1: RIAA/MPAA sniffs out a pirate on a P2P network, they send an automatically generated electronic form to the Department of Homeland Security, which has an Intellectual Property enforcement team, complete with IP address. In moments, the DHS automatically fills out another form, which is stored on a computer, then sends the hack signals to the cable box in question to begin sniffing network packets. This system then automatically checks the data of the packets to see if the data is similar to any files the RIAA/MPAA doesn't want provided.

Or anything else the government doesn't happen to like.

The DHS then begins seizing computers out of homes with search warrents obtained with said data, at gunpoint.

Depending on the dissident or resident, they then go in unnannounced and when they raise their hand above to block the light from going into their eyes during a night raid, they get shot for making a wrong move...

2: A political dissident radio network, TV network, website, ect is broadcasting all over the world wide web. The ADL, APAIC, Oil corporation, wood corporation, ect doesn't like this.
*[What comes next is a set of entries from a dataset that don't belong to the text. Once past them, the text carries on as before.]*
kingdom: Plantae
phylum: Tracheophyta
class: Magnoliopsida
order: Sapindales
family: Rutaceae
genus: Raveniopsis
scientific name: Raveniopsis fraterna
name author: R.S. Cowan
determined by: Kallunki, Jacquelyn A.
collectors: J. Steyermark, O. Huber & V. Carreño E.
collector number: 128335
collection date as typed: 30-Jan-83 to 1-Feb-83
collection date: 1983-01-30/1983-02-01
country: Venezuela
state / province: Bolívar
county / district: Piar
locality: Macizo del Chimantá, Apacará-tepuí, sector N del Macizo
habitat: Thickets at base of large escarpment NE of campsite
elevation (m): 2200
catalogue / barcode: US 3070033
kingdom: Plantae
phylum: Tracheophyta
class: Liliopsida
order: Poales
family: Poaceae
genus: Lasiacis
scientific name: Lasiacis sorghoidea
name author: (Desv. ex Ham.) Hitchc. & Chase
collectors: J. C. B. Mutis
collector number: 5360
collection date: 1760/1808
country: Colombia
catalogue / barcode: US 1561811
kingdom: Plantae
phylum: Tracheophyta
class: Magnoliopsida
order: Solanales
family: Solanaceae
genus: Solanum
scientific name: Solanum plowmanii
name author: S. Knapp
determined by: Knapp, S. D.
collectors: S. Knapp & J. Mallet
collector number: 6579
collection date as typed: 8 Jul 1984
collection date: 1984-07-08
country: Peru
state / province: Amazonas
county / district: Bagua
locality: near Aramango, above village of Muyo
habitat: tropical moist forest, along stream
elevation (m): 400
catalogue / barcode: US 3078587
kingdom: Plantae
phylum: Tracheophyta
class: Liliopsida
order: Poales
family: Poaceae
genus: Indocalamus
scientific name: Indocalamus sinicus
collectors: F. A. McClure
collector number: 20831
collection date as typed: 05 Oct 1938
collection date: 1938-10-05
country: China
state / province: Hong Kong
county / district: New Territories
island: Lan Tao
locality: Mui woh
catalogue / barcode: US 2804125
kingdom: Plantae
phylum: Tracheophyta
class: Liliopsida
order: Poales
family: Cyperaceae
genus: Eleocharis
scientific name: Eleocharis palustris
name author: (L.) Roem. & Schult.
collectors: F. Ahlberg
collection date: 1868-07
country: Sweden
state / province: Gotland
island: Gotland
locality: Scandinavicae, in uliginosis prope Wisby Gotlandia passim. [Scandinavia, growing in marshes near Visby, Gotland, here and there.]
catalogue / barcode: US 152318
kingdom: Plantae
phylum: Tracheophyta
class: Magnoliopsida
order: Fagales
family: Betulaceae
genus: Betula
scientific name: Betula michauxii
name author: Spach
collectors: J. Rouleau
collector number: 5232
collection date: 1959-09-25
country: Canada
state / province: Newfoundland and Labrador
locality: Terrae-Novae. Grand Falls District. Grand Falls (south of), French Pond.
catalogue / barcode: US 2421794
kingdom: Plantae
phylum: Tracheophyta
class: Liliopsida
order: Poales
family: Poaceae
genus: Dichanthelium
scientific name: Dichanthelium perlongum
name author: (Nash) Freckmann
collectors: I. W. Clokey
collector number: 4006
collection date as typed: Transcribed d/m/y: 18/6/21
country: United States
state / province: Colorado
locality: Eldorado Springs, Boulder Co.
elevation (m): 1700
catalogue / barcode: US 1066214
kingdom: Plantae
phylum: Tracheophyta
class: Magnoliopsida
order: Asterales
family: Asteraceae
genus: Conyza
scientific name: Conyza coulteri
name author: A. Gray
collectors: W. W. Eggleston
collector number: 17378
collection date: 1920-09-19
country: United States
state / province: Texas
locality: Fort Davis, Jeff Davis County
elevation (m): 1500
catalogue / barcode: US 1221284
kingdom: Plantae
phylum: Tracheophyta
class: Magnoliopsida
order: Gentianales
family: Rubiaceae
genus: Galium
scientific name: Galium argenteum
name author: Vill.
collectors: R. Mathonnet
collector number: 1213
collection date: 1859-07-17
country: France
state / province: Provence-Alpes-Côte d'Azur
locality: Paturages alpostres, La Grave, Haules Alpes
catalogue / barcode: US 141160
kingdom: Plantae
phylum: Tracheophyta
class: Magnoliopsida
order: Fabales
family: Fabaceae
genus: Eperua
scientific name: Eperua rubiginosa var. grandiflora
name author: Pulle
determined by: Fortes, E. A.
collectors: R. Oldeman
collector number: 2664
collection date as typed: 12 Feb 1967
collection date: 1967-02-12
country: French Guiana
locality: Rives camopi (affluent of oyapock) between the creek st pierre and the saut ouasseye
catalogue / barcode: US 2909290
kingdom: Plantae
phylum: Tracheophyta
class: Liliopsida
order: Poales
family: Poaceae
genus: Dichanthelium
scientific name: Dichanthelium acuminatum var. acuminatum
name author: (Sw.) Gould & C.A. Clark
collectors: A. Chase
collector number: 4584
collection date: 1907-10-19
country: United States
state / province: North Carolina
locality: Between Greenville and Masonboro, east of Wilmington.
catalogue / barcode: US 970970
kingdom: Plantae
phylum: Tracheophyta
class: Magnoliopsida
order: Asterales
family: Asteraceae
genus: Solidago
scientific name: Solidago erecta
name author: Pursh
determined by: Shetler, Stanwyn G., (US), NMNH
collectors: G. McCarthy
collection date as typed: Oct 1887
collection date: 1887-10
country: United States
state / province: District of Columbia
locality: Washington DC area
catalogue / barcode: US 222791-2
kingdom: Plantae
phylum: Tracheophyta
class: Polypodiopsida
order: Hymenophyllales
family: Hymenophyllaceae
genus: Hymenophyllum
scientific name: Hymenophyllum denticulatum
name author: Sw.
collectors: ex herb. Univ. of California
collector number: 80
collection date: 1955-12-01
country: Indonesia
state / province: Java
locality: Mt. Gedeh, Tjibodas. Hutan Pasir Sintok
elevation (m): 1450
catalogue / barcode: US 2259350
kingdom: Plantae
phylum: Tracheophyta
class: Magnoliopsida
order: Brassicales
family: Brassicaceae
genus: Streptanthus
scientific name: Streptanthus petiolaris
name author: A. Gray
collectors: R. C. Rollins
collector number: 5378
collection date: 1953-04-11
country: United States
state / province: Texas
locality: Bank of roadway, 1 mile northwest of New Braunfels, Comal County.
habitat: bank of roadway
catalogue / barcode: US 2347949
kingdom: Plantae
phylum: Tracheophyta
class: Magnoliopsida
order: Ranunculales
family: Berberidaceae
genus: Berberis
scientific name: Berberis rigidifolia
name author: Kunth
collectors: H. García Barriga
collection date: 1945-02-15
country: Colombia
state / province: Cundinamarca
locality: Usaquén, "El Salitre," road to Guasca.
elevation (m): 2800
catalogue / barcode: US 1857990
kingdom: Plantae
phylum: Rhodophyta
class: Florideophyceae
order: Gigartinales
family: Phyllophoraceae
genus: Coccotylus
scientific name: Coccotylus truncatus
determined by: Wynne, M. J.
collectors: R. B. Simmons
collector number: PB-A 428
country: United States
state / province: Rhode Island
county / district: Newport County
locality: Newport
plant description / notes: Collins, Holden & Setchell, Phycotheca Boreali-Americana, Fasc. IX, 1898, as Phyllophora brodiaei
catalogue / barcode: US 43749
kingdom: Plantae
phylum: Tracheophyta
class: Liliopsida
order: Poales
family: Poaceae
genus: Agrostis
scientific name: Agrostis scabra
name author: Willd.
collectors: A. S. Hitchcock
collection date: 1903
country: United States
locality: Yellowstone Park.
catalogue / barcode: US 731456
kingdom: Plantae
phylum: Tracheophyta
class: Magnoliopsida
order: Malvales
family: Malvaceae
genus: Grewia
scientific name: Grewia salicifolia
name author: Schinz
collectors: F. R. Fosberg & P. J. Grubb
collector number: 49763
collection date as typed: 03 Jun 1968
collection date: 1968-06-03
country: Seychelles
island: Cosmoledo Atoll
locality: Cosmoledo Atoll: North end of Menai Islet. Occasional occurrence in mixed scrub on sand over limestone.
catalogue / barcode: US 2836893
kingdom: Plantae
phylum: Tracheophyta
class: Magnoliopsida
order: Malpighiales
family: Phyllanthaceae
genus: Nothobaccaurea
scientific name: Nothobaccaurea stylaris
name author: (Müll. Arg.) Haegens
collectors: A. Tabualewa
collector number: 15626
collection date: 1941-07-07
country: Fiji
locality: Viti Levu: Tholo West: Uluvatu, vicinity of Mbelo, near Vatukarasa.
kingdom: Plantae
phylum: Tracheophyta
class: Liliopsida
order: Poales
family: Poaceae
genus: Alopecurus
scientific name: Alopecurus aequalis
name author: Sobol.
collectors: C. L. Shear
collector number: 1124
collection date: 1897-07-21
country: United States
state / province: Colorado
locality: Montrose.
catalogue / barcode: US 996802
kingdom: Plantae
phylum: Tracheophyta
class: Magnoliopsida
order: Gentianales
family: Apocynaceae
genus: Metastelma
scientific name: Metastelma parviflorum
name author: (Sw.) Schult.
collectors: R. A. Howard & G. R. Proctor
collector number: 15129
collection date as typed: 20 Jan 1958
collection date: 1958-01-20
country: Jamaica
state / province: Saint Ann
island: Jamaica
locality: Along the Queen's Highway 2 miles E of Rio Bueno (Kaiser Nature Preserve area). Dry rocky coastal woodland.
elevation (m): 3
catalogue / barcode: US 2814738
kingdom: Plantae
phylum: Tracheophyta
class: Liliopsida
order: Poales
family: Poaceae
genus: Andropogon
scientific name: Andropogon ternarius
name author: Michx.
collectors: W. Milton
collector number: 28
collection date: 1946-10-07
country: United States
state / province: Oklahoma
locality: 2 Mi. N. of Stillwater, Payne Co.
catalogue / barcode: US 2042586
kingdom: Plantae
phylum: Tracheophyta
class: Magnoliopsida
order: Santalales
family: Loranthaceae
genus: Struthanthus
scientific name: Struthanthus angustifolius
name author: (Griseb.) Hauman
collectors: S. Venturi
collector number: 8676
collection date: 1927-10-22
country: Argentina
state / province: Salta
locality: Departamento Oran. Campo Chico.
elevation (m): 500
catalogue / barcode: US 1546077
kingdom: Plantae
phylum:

DHS gets a sniffer on the line going from their place, then sniffs IP address and begins sending hack signals to the IP's requesting services to the box they are sniffing. They then systematically send signals to each box in line to shut it off or ban it from getting onto said website, radio network, ect.

3: Is there such a thing as secure transmissions on that kind of a line if they can intercept the encryption key going over it?

4: You are now on a "Internet Terrorist Red List" where if you don't do what we will just keep sending disconnect packets to your cable modem every 10 seconds so you can't get on. ...Is there any good use for this?... ... ... ... ...

The ISP's already have to oblige by federal regulations regarding searches and seizures. So if they've got the evidence they go over the CO, hook a tap on the DSL or tap the phone line itself.....a phone tap works for any residential or other internet service if you've got access to the other end.

Re:Right to what?

[Legion303]

"right to privacy is an urban legend. Read the constitution if you don't believe me."

You first. You can start with the 9th amendment.